Inject me

Manfred Stienstra, 30 Nov 2005, 12:54 in ruby on rails and javascript, last updated 19 Apr 2006, 16:36 (edit).

A month or so ago I found myself staring at my screen, I had done something stupid. Almost the entire application was finished, but when I tested it on another domain nothing worked. When I started exploring the Firefox javascript window and pasted some errors in Google, I found out I couldn’t do cross-domain XMLHttpRequests. I looked at Thijs, my boss / colleague / friend, and said: ‘We have a little problem.’ After some looking around we found out that Julien Lamarre had solved our problem.

In order to fit this solution into our Rails app, I wrote inject.js and some helpers. When plugin support came out I converted my solution to a plugin, and after some testing it is ready for the world. You can download it here.

Some comments are probably in place. The Inject.Request object doesn’t work exactly like the Ajax.Request object as it always evaluates the response from the server and doesn’t support the same arguments. Please take a look at the code, because it’s the best documentation right now.

The general idea behind the javascript is that it creates an invisible div element in the body element of the page and injects script tags into this div. The URL’s in the src attribute of the script tags are actually calls to Rails controllers and actions. You will have to return javascript from the actions if you want to change the state of the page, play nice and return a ‘text/javascript’ content-type when you do this.

Comments

  1. Anon 40 days later: (delete)

    Do you have an updated version of inject for Windows? The plugin caused my Windows ROR server from booting up.

    Also, any examples would be awesome. Where do you store your javascript? Would it be in the view? Or do you read it from an external file in the javascripts directory?

    Thx in advance.

  2. Manfred 40 days later: (delete)

    The plugin is pure ruby, so it should work on any platform. Can you check your logs to see if it throws any exceptions?

    I will try to post a short example this week.

    About the javascript; when you use a piece of javascript on more than one page, it makes sense to put it in an external file so the browser can cache the javascript. External javascript also keeps your pages clean and simple to read. I try to only put javascript in the views when it's absolutely neccesary.
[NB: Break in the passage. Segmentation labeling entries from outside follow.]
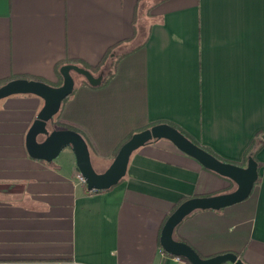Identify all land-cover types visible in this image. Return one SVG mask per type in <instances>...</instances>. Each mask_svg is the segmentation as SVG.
Instances as JSON below:
<instances>
[{"label": "crops", "instance_id": "crops-1", "mask_svg": "<svg viewBox=\"0 0 264 264\" xmlns=\"http://www.w3.org/2000/svg\"><path fill=\"white\" fill-rule=\"evenodd\" d=\"M116 44L130 51L112 78L90 87L72 73L77 86L53 117L83 136L96 171L127 135L159 123L246 166L264 135V0H0V80L53 85L61 65H95ZM42 105L30 93L0 99V264H186L161 248L165 218L181 200L235 184L160 138L131 153L117 184L87 192L71 148L51 161L27 153ZM256 157L244 200L194 210L174 238L201 257L264 264V145Z\"/></svg>", "mask_w": 264, "mask_h": 264}, {"label": "water", "instance_id": "water-1", "mask_svg": "<svg viewBox=\"0 0 264 264\" xmlns=\"http://www.w3.org/2000/svg\"><path fill=\"white\" fill-rule=\"evenodd\" d=\"M72 72L82 75L89 84L96 86L102 80V73L94 75L90 70L76 63L60 66L62 82L52 85L28 78L11 79L0 85V99L14 94H35L43 99V105L36 114L25 136L27 153L37 159L51 161L65 148H71L76 169L85 180L88 190H107L117 184L125 175L131 153L153 139L164 138L179 150L194 157L202 166L229 178L235 187L227 192L211 196H197L184 200L165 220L159 242L161 248L170 255L181 257L190 264H246L237 254L225 252L211 257H201L186 242L173 236L175 227L184 217L197 209H221L244 200L258 179V166L252 157L246 166L225 162L203 149L178 129L167 123L155 124L134 132L117 151L109 165L101 172L94 169L87 142L83 136L68 128L53 127V117L58 113L63 99L74 89ZM264 139V135L262 136Z\"/></svg>", "mask_w": 264, "mask_h": 264}, {"label": "trees", "instance_id": "trees-1", "mask_svg": "<svg viewBox=\"0 0 264 264\" xmlns=\"http://www.w3.org/2000/svg\"><path fill=\"white\" fill-rule=\"evenodd\" d=\"M117 45H114L110 48H108V50L104 53V55L102 56L101 60L95 64V65H89V64H86L84 62H76V64L84 67V68H87L88 70H90L94 75H98L99 73H102V80L100 82V84L96 85V86H93L91 84H89L87 82V80L82 77L79 81L78 84H86L90 87H98L100 85H103L105 84L106 82H108L112 76L114 75V72H115V69H116V65H117V62L118 60L123 56L125 55L127 52H129L130 50L127 48V47H120V48H117ZM129 50V51H128ZM59 72V70H58ZM60 74V73H59ZM19 77H23V78H28V79H35V80H40V81H43V82H46V83H49L48 81L44 80L43 78H40V77H30V76H15V77H11V78H8V79H3V80H0V85L11 80V79H15V78H19ZM62 82V77L60 75V79L54 83L53 85H59L60 83ZM51 84V83H49ZM77 86V83L74 82V89L73 91L75 90ZM69 96H67L65 99H63L61 105L63 104V102L68 98ZM60 110V109H59ZM59 112V111H58ZM57 115V114H56ZM55 115V116H56ZM170 125H172L173 127H175L176 129H178L181 133H183L186 137H188L190 140H192L193 142H195L196 144L200 145L198 142L194 141L186 132H184L182 129H180L179 127L175 126L174 124H171L169 123ZM61 127L63 128H68V129H73L77 132H79L76 128L74 127H71V126H68V125H64V124H60ZM133 134V132H131L129 135H127L120 143L119 145L117 146L114 154H113V158L114 156L116 155L117 151L119 150L120 146L126 141L128 140L131 135ZM264 145V139L263 138H258L257 140H253V142L251 143V145L249 146V148L246 150V154H245V157L248 158V157H252L254 160H256L257 162V166L259 168L260 166V163L256 157L257 155V152L262 148V146ZM203 149H205L206 151L212 153L211 151H209L207 148L201 146ZM258 181V180H257ZM256 181V182H257ZM111 188V187H110ZM92 191H100V190H88L87 189V192H92ZM183 200H181L180 202H178L175 207H177ZM170 215V214H169ZM168 217V216H167ZM167 217L165 218V220L167 219ZM164 220V222H165ZM164 224V223H163ZM172 256H175V255H172ZM181 258V257H180ZM186 264H190L187 260H186ZM226 264V263H224Z\"/></svg>", "mask_w": 264, "mask_h": 264}, {"label": "built area", "instance_id": "built-area-1", "mask_svg": "<svg viewBox=\"0 0 264 264\" xmlns=\"http://www.w3.org/2000/svg\"><path fill=\"white\" fill-rule=\"evenodd\" d=\"M76 178H77V180H78L81 184H85L84 177L82 176V174H81L79 171L76 172ZM175 257H176V259H177L178 261H180V262H182V263H185V260H184V259H181V258L178 257V256H175ZM71 264H79V263H78V262H75V261H72Z\"/></svg>", "mask_w": 264, "mask_h": 264}, {"label": "rangeland", "instance_id": "rangeland-1", "mask_svg": "<svg viewBox=\"0 0 264 264\" xmlns=\"http://www.w3.org/2000/svg\"><path fill=\"white\" fill-rule=\"evenodd\" d=\"M143 36V31H139L138 34H137V37L131 41L132 44H136L140 41L141 37ZM75 76V81L77 82L79 79H81L83 76L80 75V74H77L76 72H72Z\"/></svg>", "mask_w": 264, "mask_h": 264}]
</instances>
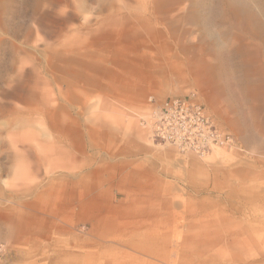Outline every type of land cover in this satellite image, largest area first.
<instances>
[{
    "label": "rangeland",
    "instance_id": "1",
    "mask_svg": "<svg viewBox=\"0 0 264 264\" xmlns=\"http://www.w3.org/2000/svg\"><path fill=\"white\" fill-rule=\"evenodd\" d=\"M263 4L0 0V264H264ZM189 93L230 148L150 141L149 98Z\"/></svg>",
    "mask_w": 264,
    "mask_h": 264
},
{
    "label": "built area",
    "instance_id": "2",
    "mask_svg": "<svg viewBox=\"0 0 264 264\" xmlns=\"http://www.w3.org/2000/svg\"><path fill=\"white\" fill-rule=\"evenodd\" d=\"M141 125L153 144L198 157L214 148H230L233 140L220 130L195 93L164 99L149 98Z\"/></svg>",
    "mask_w": 264,
    "mask_h": 264
},
{
    "label": "crops",
    "instance_id": "3",
    "mask_svg": "<svg viewBox=\"0 0 264 264\" xmlns=\"http://www.w3.org/2000/svg\"><path fill=\"white\" fill-rule=\"evenodd\" d=\"M259 52H262V49H260ZM250 59H249V61H250ZM240 65L242 67H244V66L245 67H252V65H255V63H251V62H248L247 61V63H242V64L240 63ZM262 65L264 67V64H262ZM82 206H83V214L85 215V218H87L89 220H94L95 219L100 224H102V225L105 224L104 226L101 225L99 228H97V226L95 227V229L99 231L98 234H97V236H100V234L103 233V231H104V235H106V236L111 235L112 236V233L113 232H114L113 234H115L118 230L121 229V224L117 221L118 220V217L117 216H112L111 217V215L107 216L108 214L107 215L106 214L105 215L104 214H101V212L98 210L99 207H97V208L96 207L95 208L92 207L91 202H90L89 199H86L85 198V200H83ZM47 224L50 225L51 223H47ZM51 227H52V225H51ZM51 227L48 228V227H46V226L43 225V222H41L40 223V226H38V230H41V231L43 230V232L42 233L36 232L35 234L43 235L44 232H45V230H48L49 231L50 229H56L54 227H52V228ZM107 229H110L111 232L110 233H105V231ZM62 231L65 232V230H62ZM60 253L61 252H55L53 254V257L51 259H53V260L56 261L55 258H57V259L60 258ZM62 254L65 255L66 253L65 252H62ZM67 255H69V253Z\"/></svg>",
    "mask_w": 264,
    "mask_h": 264
},
{
    "label": "bare ground",
    "instance_id": "4",
    "mask_svg": "<svg viewBox=\"0 0 264 264\" xmlns=\"http://www.w3.org/2000/svg\"><path fill=\"white\" fill-rule=\"evenodd\" d=\"M232 2H233V5L235 6L234 9H232V11L238 12V7H240L241 5L238 6L236 1H232ZM110 232H111L110 229H107L105 231V233H110ZM94 236L99 237L101 239H104L107 237L106 235H104V231H103V233L100 234V236H97L95 234H94ZM150 243L152 244V251H150V252H152L151 253L152 256H155V258L159 259V260L162 259L161 255H162V252H165V244L162 243V245H161L160 244L161 242L157 243L155 240L153 242H150Z\"/></svg>",
    "mask_w": 264,
    "mask_h": 264
}]
</instances>
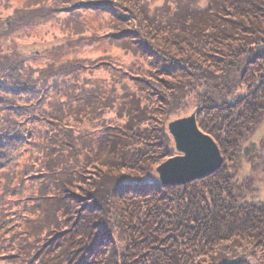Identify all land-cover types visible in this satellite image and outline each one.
Wrapping results in <instances>:
<instances>
[{
	"label": "trees",
	"instance_id": "obj_1",
	"mask_svg": "<svg viewBox=\"0 0 264 264\" xmlns=\"http://www.w3.org/2000/svg\"><path fill=\"white\" fill-rule=\"evenodd\" d=\"M193 112L223 163L162 186ZM263 128L264 0H0V264H264Z\"/></svg>",
	"mask_w": 264,
	"mask_h": 264
},
{
	"label": "water",
	"instance_id": "obj_2",
	"mask_svg": "<svg viewBox=\"0 0 264 264\" xmlns=\"http://www.w3.org/2000/svg\"><path fill=\"white\" fill-rule=\"evenodd\" d=\"M167 129L178 155L156 169L162 186H183L220 169L223 160L219 149L212 138L200 132L195 113L171 121Z\"/></svg>",
	"mask_w": 264,
	"mask_h": 264
},
{
	"label": "rangeland",
	"instance_id": "obj_3",
	"mask_svg": "<svg viewBox=\"0 0 264 264\" xmlns=\"http://www.w3.org/2000/svg\"><path fill=\"white\" fill-rule=\"evenodd\" d=\"M12 43V42H11ZM46 43V40H40V39H34V38H31V39H26L24 41H22V44L21 45H15V44H12L13 45V51L23 57H25L26 61L32 65H38L42 62V59L47 57V53L38 56L37 57V61H32L31 60V55L34 54V52H40V50H44L45 47H43ZM51 44L50 46H48V48H51ZM104 49V46L103 45H100L99 48H98V51L101 52L103 51ZM96 52L94 51H89L88 50V53L87 54H79L77 56V58H90L92 57ZM64 60L66 59H69L68 57H64L63 58ZM263 133V136L261 135ZM259 141L264 137V128L262 131L259 132ZM259 141H254L257 148H258V143ZM263 155H264V150H263ZM264 159V157H263ZM245 171H246V174L247 175H253V173L251 172V168L246 165L244 167ZM256 177L258 178L259 181H261V185H257V188H256V191H255V199H254V203H259V201H264V163L261 164L260 168H259V172L258 174L256 175ZM242 257H244L242 255ZM241 257H239L238 259H240Z\"/></svg>",
	"mask_w": 264,
	"mask_h": 264
}]
</instances>
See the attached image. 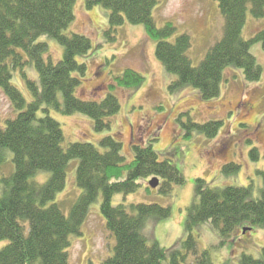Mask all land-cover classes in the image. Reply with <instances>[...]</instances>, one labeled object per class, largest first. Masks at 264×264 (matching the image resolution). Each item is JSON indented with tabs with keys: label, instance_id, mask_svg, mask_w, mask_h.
Wrapping results in <instances>:
<instances>
[{
	"label": "trees",
	"instance_id": "1",
	"mask_svg": "<svg viewBox=\"0 0 264 264\" xmlns=\"http://www.w3.org/2000/svg\"><path fill=\"white\" fill-rule=\"evenodd\" d=\"M225 18L222 38L210 48L198 65L192 63L188 33L177 34L171 21L158 27L154 9L159 0H88L87 7L102 6L110 10L107 38L128 21L142 24L149 35L158 39L156 56L168 74L172 93L192 87L203 99L218 97L226 81L228 68L241 69L248 81L259 80L262 66L251 52L254 42L264 46V28L250 39L243 37L249 5L254 16H264V0H216ZM77 0H0V89L17 112L0 126V264H69L72 239L83 232L91 206L101 196V212L106 229L114 236L112 255L100 264H215L209 250H199L194 229L210 223L222 238L234 230L264 226V171L259 196L254 186H214L197 179L196 200L187 209L188 236L171 248L162 246L145 232L147 224L157 223L171 215V207L160 203L113 204L118 194H130L141 187V181L158 177L160 192L172 196L175 185L185 179L172 159L161 158L152 144L133 145L134 158L128 162L122 142L114 135L102 138L99 145L78 141L64 146L61 124L51 110L64 115L82 113L91 117L97 131L111 128L109 119L121 108L116 94L103 100H87L76 95L86 76L87 64L78 61L93 48L89 36L68 30L75 20ZM57 40L64 48L63 57L54 61L47 41ZM174 36L176 39L171 40ZM33 66L38 81L26 73ZM20 71L32 101L28 102L13 83ZM120 86L138 89L144 76L126 68L117 77ZM43 112L42 116L39 113ZM179 116L186 136L194 132L209 137L219 135L223 122L198 123ZM182 121V122H181ZM156 139H154L155 141ZM257 157V149L252 150ZM73 160H78L76 183L82 193L70 206L67 215L57 201V194L67 183ZM11 165L9 174L3 167ZM240 168L232 162L223 172L235 173ZM48 173L40 183L35 178ZM194 256V261L189 257ZM223 264H264V247L260 256L243 253L237 262Z\"/></svg>",
	"mask_w": 264,
	"mask_h": 264
},
{
	"label": "rangeland",
	"instance_id": "2",
	"mask_svg": "<svg viewBox=\"0 0 264 264\" xmlns=\"http://www.w3.org/2000/svg\"><path fill=\"white\" fill-rule=\"evenodd\" d=\"M88 0H77L75 20L68 32H76L90 37L93 48L86 56H79L81 63L87 64L86 76L76 91V95L87 100H103L109 93L116 94L121 108L112 116L111 128L97 131L91 117L74 113L64 115L51 110L50 115L62 126L64 146L85 141L99 145L107 135H116L122 142L123 154L128 162L134 158L133 145L152 144L161 158H170L182 173L185 181L175 185L172 196L160 192V185L152 187L151 178L141 181V187L133 193H118L113 204L156 202L171 207V215L157 223H148L145 232L152 235L167 248L187 238V209L196 200L197 179L203 178L214 186H254V195L260 194L264 171V46L254 42L251 52L262 66L259 80L248 81L241 69L228 68L226 81L218 97L203 99L197 89L189 87L184 91L172 93L169 84L174 76L167 73L156 56L158 39L149 35L142 24L128 21L117 28L113 39L106 36L110 28V10L102 6L87 7ZM158 27L171 21L177 27V34L188 33L192 40L189 57L198 65L207 52L223 36L225 18L216 0H159L154 12ZM264 28V16L253 15L251 5L247 11L243 28L245 39L253 38ZM176 39L174 36L171 40ZM47 41L54 61L64 54L60 43L49 37ZM126 68L139 71L144 76L143 84L138 88L120 86L117 77ZM26 73L38 81V73L33 66H27ZM12 83L20 89L28 102L32 94L24 82L20 71L13 75ZM181 119L205 123L210 120L223 122L219 135L211 138L194 132L186 136L180 124ZM17 112L0 89V126L16 116ZM43 112L39 113L42 116ZM182 122V121H181ZM115 136V137H116ZM154 139H156L154 141ZM257 149V157L252 154ZM240 166L235 173L223 172L229 163ZM78 160H73L67 174V183L63 191L57 194V201L68 215L70 206L82 193L76 183ZM11 165L3 167V174H9ZM4 174V175H5ZM48 173L38 175L35 180L43 183ZM100 196L91 206L85 220L82 234L72 239L69 264H100L114 251L115 238L106 229V220L101 212ZM199 250H209L215 264L225 261L237 262L243 253L260 256L264 247V226H244L234 230L227 239L217 233L210 223H203L194 229ZM7 244L0 241V250ZM194 261V256L189 257ZM164 264H168L165 261Z\"/></svg>",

  3. Anon 41 days later: (delete)

    Thx for the quick reply. I am very new to both ruby and rails, so please bear with me.

    No logs are generated. The webrick server simply crashes while booting up.

    Also, in init.rb the only statement is
    require 'inject_helpers'

    and _init.rb seems to be a binary file (MAC OSX)

    Similarly in the javascript directory there is a _inject.js which again seems to be binary.

    Thx in advance.

  4. Manfred 42 days later: (delete)

    You can delete the _* files, those are osx resource forks. I'm not sure why webrick is crashing, are you sure it's caused by the plugin?